PACES One : vers la fin du redoublement en première année de médecine

Le monde de l’éducation s’apprête à vivre des changements importants. En effet, on devrait rapidement connaître les contours exacts de la réforme du lycée et du baccalauréat qui s’appliquera en 2021. Mais l’actualité immédiate nous amène sur un autre bouleversement pour les jeunes désireux de s’orienter vers des études de médecine. Le dispositif PACES One est sur le point de modifier en profondeur le processus de sélection des étudiants en première année commune d’études de santé (PACES). Présenté aux doyens des universités de médecine par la Conférence des doyens de santé d’Île-de-France en novembre 2017, il sera expérimenté dès septembre 2018 par plusieurs universités en Ile-de-France.

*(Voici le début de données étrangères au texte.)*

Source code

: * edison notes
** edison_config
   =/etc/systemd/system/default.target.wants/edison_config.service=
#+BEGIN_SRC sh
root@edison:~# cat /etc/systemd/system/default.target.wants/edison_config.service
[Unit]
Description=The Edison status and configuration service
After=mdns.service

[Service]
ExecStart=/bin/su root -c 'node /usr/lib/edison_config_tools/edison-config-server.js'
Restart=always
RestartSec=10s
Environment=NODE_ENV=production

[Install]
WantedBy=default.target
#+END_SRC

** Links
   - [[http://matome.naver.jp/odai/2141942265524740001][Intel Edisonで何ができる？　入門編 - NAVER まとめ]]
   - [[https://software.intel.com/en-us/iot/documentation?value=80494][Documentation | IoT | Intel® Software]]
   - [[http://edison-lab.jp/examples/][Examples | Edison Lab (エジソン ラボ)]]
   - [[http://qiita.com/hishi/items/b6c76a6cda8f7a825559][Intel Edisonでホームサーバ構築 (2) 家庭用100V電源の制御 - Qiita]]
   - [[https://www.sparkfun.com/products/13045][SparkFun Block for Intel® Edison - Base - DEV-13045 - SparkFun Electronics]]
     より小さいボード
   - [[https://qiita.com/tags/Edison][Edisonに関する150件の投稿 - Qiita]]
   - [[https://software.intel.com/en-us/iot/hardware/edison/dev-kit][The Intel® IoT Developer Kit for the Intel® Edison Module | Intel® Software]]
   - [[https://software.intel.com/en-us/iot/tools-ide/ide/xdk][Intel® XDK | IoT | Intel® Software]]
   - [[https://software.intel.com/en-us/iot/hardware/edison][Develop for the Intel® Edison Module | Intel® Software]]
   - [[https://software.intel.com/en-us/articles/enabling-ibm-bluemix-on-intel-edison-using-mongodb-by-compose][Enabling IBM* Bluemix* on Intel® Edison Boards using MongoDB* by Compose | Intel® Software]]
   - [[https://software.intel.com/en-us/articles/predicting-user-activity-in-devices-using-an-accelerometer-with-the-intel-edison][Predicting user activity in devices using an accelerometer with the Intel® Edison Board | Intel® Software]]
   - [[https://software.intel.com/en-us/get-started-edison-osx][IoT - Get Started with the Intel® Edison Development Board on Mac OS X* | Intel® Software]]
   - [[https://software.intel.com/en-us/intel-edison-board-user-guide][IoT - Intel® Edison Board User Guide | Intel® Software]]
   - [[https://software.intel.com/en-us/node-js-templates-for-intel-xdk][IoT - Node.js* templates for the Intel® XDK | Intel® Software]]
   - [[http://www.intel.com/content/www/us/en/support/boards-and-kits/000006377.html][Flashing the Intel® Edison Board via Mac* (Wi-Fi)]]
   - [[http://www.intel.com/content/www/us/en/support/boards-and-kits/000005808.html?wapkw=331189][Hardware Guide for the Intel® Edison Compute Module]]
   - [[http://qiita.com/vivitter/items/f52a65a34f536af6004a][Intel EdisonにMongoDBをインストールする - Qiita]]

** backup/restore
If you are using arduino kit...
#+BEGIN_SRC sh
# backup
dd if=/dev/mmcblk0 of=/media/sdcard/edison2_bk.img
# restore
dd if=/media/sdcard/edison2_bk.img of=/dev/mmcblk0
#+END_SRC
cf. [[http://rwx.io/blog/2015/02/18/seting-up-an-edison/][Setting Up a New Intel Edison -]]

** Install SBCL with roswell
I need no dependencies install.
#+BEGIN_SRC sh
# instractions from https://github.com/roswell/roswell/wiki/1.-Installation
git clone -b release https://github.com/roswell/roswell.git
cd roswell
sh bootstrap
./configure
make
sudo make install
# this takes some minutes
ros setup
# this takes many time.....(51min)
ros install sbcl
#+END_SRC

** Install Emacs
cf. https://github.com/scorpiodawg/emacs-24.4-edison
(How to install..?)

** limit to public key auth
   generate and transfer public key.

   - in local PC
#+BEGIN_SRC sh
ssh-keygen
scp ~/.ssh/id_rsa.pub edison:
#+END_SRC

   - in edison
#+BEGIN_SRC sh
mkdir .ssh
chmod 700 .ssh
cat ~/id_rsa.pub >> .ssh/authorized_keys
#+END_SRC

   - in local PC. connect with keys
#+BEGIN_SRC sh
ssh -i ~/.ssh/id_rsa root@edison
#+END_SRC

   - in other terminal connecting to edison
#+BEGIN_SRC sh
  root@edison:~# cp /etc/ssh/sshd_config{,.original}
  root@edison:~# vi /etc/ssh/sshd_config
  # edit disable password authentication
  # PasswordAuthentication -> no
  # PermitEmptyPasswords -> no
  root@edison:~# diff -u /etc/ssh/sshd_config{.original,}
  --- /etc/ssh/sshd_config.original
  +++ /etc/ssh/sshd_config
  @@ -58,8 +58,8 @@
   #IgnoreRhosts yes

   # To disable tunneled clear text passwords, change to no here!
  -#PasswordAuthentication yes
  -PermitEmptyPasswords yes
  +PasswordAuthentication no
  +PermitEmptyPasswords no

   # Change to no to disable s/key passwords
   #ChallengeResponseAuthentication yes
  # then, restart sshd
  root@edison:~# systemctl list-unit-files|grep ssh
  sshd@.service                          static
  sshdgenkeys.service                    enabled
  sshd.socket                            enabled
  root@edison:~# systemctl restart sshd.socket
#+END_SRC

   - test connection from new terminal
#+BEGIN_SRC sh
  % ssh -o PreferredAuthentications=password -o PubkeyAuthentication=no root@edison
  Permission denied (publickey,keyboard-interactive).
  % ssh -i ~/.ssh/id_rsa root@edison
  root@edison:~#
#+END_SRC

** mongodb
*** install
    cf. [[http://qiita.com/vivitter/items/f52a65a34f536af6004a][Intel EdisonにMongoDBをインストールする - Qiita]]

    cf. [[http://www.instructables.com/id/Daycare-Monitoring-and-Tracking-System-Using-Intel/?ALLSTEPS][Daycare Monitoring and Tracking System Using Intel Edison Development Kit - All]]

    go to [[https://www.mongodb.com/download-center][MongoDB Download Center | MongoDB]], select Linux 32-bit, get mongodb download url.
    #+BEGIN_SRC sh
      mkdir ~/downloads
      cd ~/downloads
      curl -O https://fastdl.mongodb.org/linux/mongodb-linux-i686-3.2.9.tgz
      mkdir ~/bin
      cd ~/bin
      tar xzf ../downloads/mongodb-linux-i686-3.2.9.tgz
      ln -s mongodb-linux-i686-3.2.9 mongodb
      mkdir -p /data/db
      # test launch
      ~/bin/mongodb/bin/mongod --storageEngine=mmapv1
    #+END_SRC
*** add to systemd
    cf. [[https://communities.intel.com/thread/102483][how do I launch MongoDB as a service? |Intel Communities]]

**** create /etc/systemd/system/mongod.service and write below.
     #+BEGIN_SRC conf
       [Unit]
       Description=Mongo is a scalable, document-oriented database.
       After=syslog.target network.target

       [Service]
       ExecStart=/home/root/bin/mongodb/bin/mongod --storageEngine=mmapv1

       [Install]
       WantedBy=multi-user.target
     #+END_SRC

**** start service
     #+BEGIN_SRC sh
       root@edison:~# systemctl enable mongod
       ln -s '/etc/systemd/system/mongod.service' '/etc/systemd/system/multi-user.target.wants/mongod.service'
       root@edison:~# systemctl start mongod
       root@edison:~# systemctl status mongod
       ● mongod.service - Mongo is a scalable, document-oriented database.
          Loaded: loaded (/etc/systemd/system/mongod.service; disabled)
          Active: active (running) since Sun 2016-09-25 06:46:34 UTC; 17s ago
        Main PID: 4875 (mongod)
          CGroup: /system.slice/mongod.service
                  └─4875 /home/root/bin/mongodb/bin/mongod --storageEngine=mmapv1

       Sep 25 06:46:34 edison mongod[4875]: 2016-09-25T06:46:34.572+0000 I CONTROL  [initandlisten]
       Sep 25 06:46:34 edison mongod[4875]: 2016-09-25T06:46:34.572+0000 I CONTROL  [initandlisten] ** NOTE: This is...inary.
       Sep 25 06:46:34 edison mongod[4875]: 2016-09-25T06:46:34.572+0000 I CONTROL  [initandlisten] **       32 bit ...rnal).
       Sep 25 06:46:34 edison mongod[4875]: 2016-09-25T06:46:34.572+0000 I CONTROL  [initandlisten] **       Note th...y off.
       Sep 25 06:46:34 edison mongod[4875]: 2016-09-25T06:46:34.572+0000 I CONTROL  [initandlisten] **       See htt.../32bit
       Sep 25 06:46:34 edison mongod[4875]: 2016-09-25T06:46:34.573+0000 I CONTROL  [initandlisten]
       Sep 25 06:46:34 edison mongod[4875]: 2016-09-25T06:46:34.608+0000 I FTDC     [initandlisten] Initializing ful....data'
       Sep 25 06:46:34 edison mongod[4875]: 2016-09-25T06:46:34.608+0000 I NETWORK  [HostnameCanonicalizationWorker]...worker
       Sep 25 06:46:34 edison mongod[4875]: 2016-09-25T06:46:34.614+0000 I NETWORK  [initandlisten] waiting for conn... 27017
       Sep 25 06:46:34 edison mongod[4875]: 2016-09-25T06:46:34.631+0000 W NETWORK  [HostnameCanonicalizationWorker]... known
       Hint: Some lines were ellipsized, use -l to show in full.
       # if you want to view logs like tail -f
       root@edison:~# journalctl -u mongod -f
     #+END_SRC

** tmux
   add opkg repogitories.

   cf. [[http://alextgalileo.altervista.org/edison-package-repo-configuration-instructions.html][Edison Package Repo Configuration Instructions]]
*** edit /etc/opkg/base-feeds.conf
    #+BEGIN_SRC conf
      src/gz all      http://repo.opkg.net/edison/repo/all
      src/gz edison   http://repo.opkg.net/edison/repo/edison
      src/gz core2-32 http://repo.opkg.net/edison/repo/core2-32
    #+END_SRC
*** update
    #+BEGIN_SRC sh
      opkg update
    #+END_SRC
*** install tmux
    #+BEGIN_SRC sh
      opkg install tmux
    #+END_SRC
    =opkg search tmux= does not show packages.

Ce qui va changer avec PACES One

A l’origine de cette réforme, un constat simple basé sur les chiffres de réussite en PACES. Il faut en effet savoir que le taux d’étudiants parvenant à intégrer la deuxième année de médecine après une ou deux années de PACES ne dépasse pas 40 % malgré un nombre de places au concours en augmentation régulière (de 5.100 places en 2003 à 8.124 en 2017).
Comment y remédier ? La Conférence des doyens de médecine préconise de mettre en place une PACES limitée à un an et sanctionnée par un concours écrit, qui fournirait la majeure partie du contingent des futurs élèves de médecine, et un oral de repêchage. Cela implique donc de supprimer le redoublement et de le remplacer par des voies d’accès alternatives, notamment l’Alter PACES.

L’Alter PACES

Le concours de la PACES n’est pas la seule porte d’entrée possible vers des études de médecine. Le dispositif Alter PACES permet en effet à des étudiants ayant validé une licence de faire acte de candidature. Mais il est pour l’instant expérimental et ne s’adresse qu’à des étudiants en semestre 2 de L2 ou L3 dans l’une des universités suivantes : Paris 13, Paris Descartes ou Paris Diderot. Sont exclus les étudiants ayant déjà tenté deux fois leur chance à la Première Année Commune d’Études de Santé. Les candidats doivent préparer un dossier qui comprend notamment une lettre de recommandation de leur responsable de licence. Ils seront amenés à suivre des UE complémentaires par correspondance et leur admission en deuxième année de médecine sera soumise à validation d’un jury d’universitaires après entretien. L’Alter PACES devrait se généraliser avec la mise en application de PACES 1 afin de diversifier le profil des admis en médecine.

Des questions en suspens

Différents doyens d’université ont préféré ne rien changer cette année. Certains évoquent pour principale raison la logistique complexe à mettre en œuvre sur un court laps de temps et ils préfèrent attendre l’année prochaine. La loi Fioraso de juillet 2013 prévoit en effet qu’en 2019 les ministères de la Santé et de l’Enseignement supérieur doivent présenter conjointement aux députés un projet d’intégration dans le droit commun des expérimentations jugées efficaces dans la filière santé, parmi lesquelles figurent Alter PACES, et PACES One.
L’autre raison évoquée c’est le manque de clarté vis-à-vis des étudiants. On peut effectivement anticiper un phénomène d’inégalité durant l’année de transition puisque les primants et les doublants n’auront pas les mêmes opportunités. L’autre point qui soulève des interrogations, c’est la position des lycéens qui se retrouveront confrontés à un choix délicat entre l’ancien et le nouveau dispositif.
Pour connaître le contour définitif de la réforme de l’accès aux études de médecine, il faudra attendre l’intervention des ministères de l’Enseignement supérieur et de la Santé qui évalueront la pertinence des expérimentations en cours en 2019.